The Modern Peasant - a review

Are you struggling with your Christmas present list?  If you’re looking for an interesting, original cookbook, don’t be seduced by the plethora of celebrity-led TV cookbooks.  Try instead, to follow the trails that lead to the quiet, innovative writers who often shape how others write and cook.

Take The Modern Peasant, Adventures in City Food by Jojo Tulloh (Chatto & Windus), which was published in May 2013. This is the perfect present for dreamy, idealistic food lovers, especially if they like quirky illustrations, literary quotes and a proper bibliography.

This is Jojo Tulloh’s second book.  Her first, East End Paradise, was focussed around stories and recipes from her inner city allotment.  The Modern Peasant charts Tulloh’s thoughts on how city dwellers, like her, can become more self-sufficient.
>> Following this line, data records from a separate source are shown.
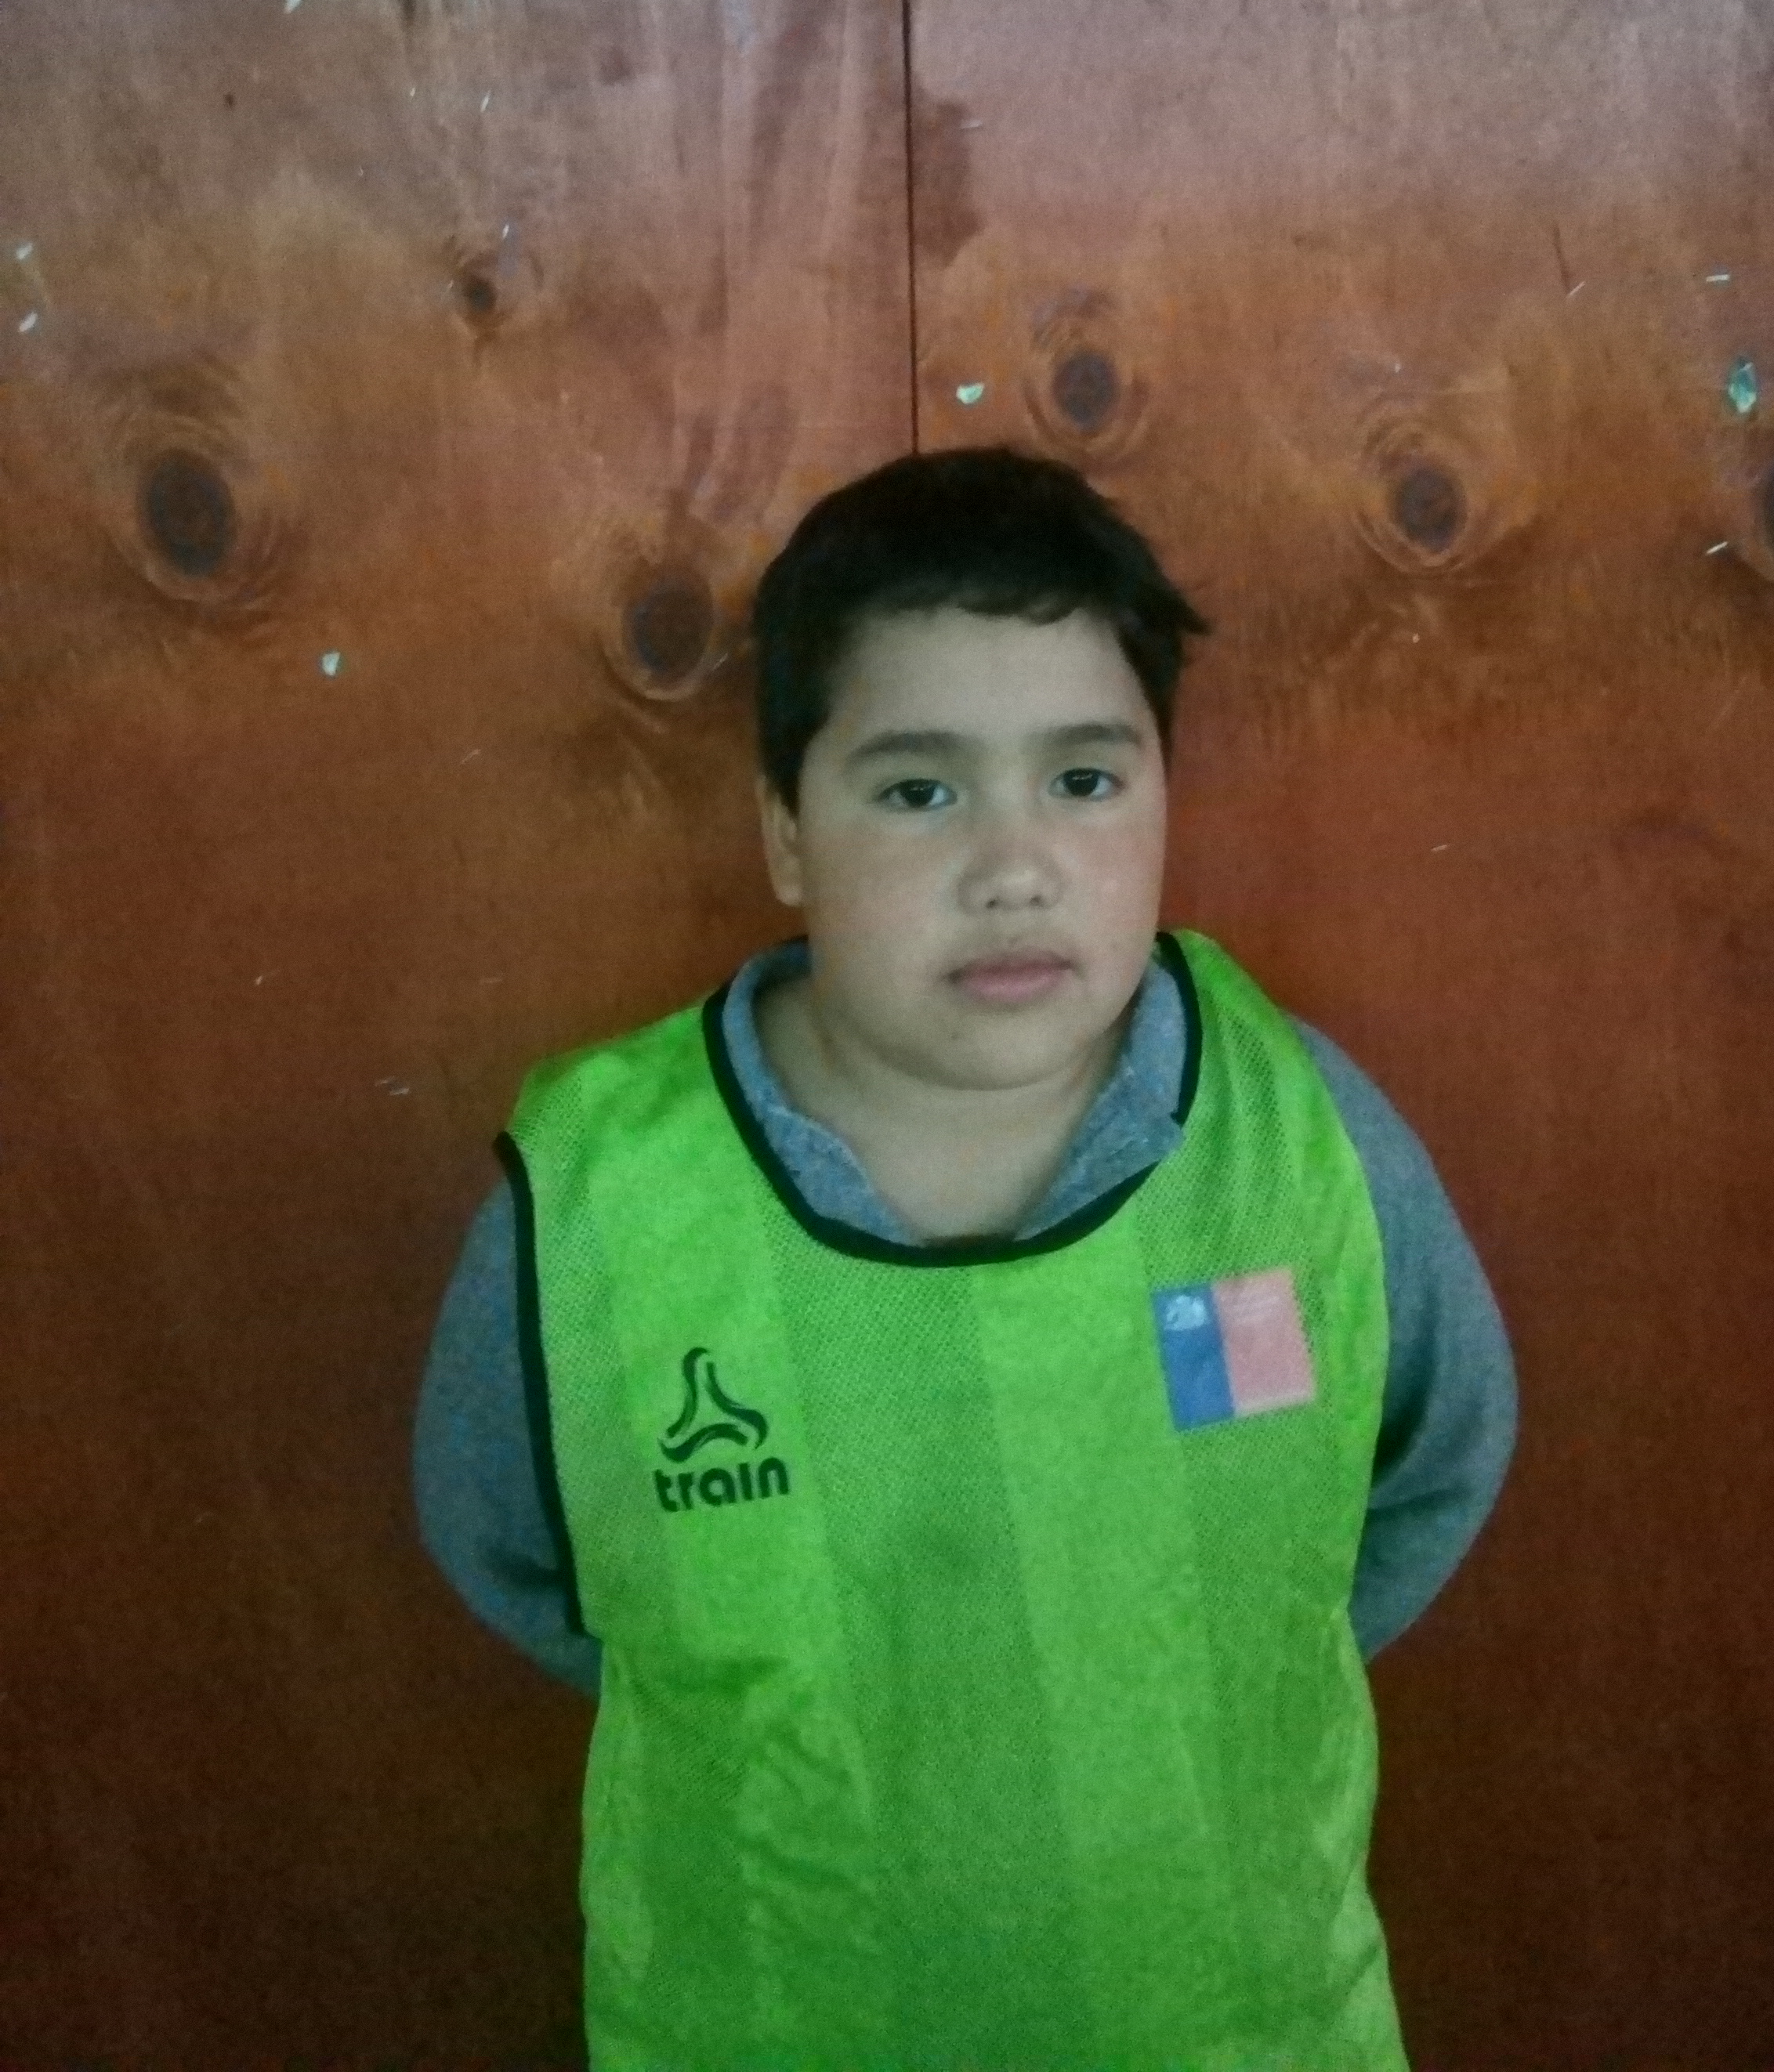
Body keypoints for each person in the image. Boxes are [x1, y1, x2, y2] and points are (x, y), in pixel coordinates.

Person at [415, 446, 1516, 2072]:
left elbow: (1428, 1459)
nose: (1014, 868)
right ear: (788, 832)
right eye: (919, 791)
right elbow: (523, 1557)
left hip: (1237, 2026)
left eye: (1084, 781)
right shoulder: (600, 1197)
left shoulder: (1298, 1145)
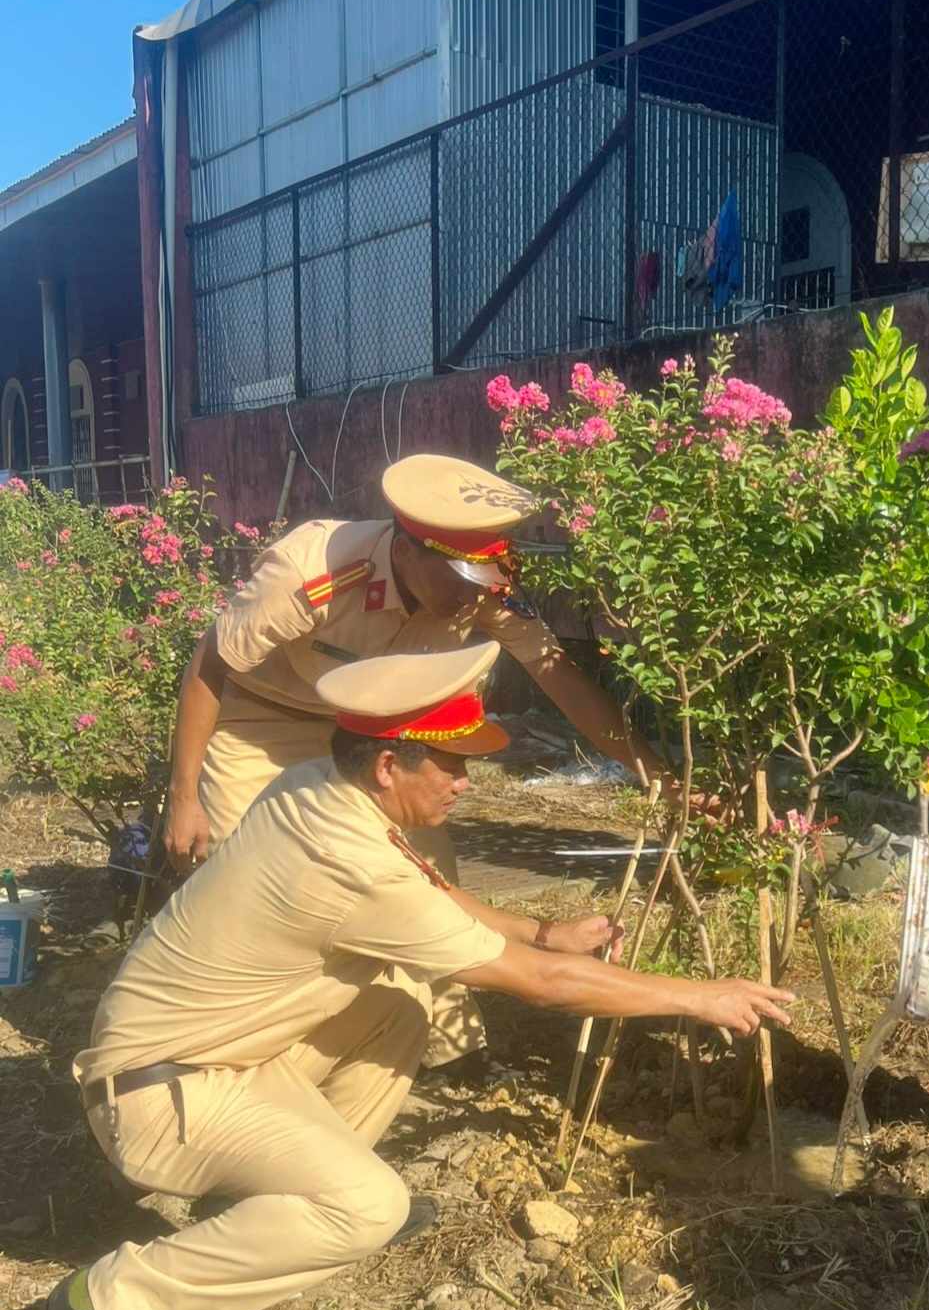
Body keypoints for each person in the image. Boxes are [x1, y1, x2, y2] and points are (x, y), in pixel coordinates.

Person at [35, 642, 792, 1310]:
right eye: (450, 767)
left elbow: (433, 894)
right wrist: (700, 996)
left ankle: (269, 1208)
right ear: (388, 765)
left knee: (398, 1007)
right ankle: (105, 1307)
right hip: (160, 1094)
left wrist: (542, 927)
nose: (467, 783)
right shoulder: (345, 859)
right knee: (368, 1205)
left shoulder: (318, 788)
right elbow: (540, 984)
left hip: (214, 1052)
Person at [162, 452, 673, 1068]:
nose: (473, 596)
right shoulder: (310, 571)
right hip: (264, 718)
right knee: (245, 876)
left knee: (428, 876)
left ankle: (450, 1049)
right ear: (406, 551)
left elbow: (560, 679)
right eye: (459, 576)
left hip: (376, 735)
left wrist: (661, 777)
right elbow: (211, 666)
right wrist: (184, 795)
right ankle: (239, 1054)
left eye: (485, 578)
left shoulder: (482, 591)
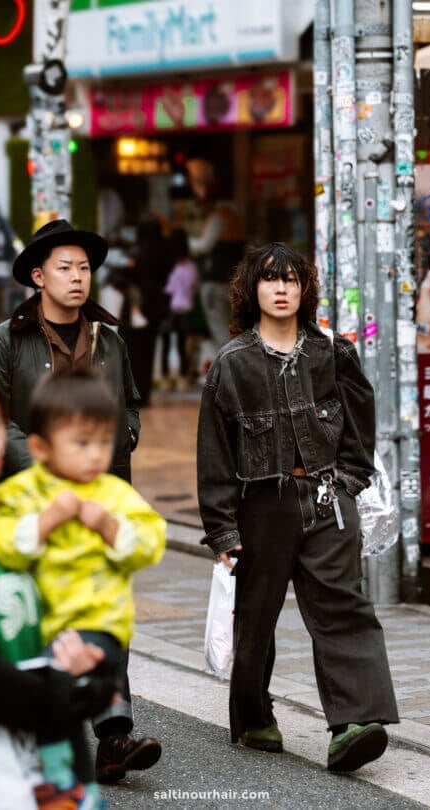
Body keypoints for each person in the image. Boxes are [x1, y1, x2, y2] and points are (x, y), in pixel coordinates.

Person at [197, 242, 399, 772]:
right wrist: (221, 531)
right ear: (252, 291)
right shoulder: (231, 364)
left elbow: (360, 425)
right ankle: (255, 713)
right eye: (270, 279)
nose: (282, 288)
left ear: (305, 289)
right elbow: (214, 454)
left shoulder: (333, 352)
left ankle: (354, 723)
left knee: (343, 606)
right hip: (261, 505)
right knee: (257, 617)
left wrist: (351, 484)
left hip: (328, 500)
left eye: (291, 279)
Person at [0, 218, 160, 780]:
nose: (78, 278)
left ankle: (114, 736)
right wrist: (46, 464)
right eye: (65, 268)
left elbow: (130, 405)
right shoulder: (7, 340)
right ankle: (35, 733)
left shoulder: (110, 339)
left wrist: (121, 437)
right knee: (37, 620)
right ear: (38, 276)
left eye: (84, 268)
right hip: (31, 506)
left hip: (103, 501)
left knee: (103, 610)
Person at [0, 360, 116, 810]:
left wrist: (95, 665)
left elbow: (76, 608)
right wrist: (66, 697)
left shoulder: (15, 521)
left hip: (50, 755)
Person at [0, 368, 167, 786]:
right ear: (41, 448)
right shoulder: (21, 492)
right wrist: (45, 522)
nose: (94, 455)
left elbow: (151, 540)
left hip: (97, 621)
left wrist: (111, 529)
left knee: (70, 682)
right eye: (80, 443)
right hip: (37, 622)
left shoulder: (113, 494)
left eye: (103, 442)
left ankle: (92, 710)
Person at [185, 158, 245, 354]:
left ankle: (227, 373)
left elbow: (203, 245)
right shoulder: (237, 215)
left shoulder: (219, 216)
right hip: (233, 281)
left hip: (215, 280)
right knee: (234, 329)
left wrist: (183, 242)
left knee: (220, 331)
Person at [118, 213, 170, 406]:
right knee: (148, 351)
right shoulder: (164, 253)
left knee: (132, 352)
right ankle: (145, 393)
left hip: (135, 307)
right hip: (154, 308)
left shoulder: (136, 253)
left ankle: (133, 393)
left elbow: (123, 279)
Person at [161, 228, 199, 392]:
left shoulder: (169, 266)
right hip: (186, 308)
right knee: (183, 344)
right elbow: (195, 286)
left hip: (170, 308)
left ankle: (165, 377)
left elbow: (167, 289)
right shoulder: (191, 267)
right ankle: (183, 377)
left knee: (166, 343)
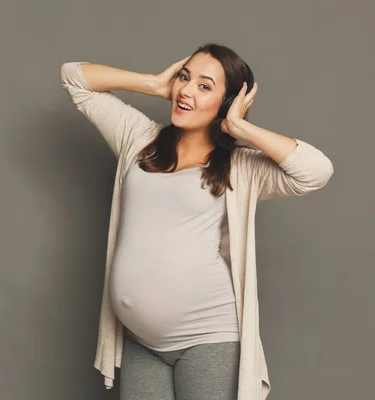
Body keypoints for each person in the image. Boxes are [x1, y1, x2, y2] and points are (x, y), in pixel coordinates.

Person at [60, 43, 335, 400]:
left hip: (208, 339)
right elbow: (74, 77)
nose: (186, 90)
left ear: (227, 101)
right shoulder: (139, 139)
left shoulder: (242, 167)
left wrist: (238, 127)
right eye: (184, 78)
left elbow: (316, 171)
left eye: (205, 86)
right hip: (142, 344)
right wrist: (154, 84)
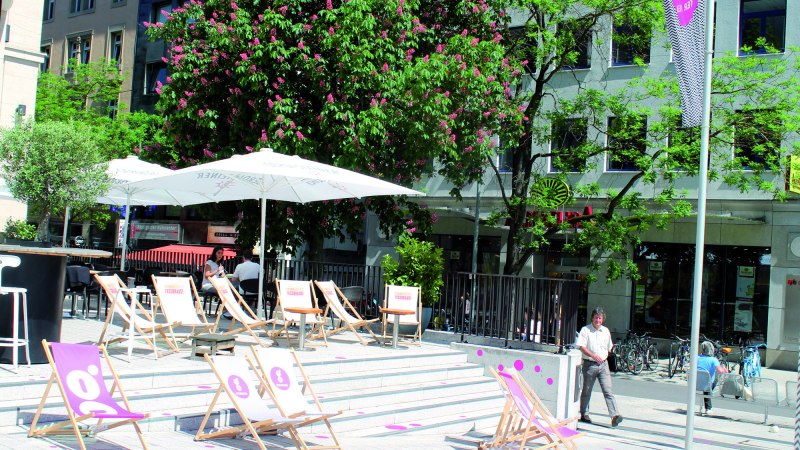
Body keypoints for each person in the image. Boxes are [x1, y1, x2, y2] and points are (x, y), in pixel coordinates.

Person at [577, 306, 622, 427]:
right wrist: (592, 355)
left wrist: (607, 354)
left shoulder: (606, 331)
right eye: (596, 317)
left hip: (603, 364)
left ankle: (615, 415)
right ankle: (584, 414)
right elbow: (581, 346)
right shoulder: (585, 330)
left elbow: (609, 346)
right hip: (589, 364)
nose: (598, 320)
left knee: (608, 391)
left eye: (600, 318)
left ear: (603, 319)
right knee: (587, 390)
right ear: (592, 318)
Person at [696, 340, 729, 415]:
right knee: (715, 379)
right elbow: (720, 371)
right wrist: (725, 370)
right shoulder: (714, 360)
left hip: (695, 383)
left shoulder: (697, 358)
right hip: (707, 385)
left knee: (705, 382)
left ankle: (707, 407)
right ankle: (708, 408)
She covers everything from making your own yoghurt to keeping urban bees.  There are chapters on baking, fermentation (think home-made ricotta, kimchi and ginger beer), foraging and different methods of preserving including pickling and smoking. 

Some chapters such as Planted, and Reared, illustrate the dynamic nature of London.  The former discusses the growing trend in community gardening from micro-plots to drop-off veg bags.  The latter tackles the relevance of understanding what it means to kill and butcher an animal.  Tulloh includes a description of the surreal experience of listening to a concert expressing a pig’s life, death and consumption at Café Oto in Dalston in East London, before being served a porcine feast. 

Every chapter includes recipes, which range from how to make faggots and sausages in Reared, to walnut and nestle pesto, and spring soup of Jerusalem artichokes, lentils and dandelions in Foraged.

It’s fitting that another influential book that you won’t find in many bookshops, namely, Honey from a Weed by Patience Gray (Prospect Books, 1986) was the inspiration behind this book. References to Honey from a Weed are woven into the text, and a chapter is dedicated to Gray’s recipes.

I should perhaps add that this is not a guilt-inducing book.  Quite the reverse, it is a book that advocates small steps to create a better life. It will inspire the recipient to explore new foodie horizons.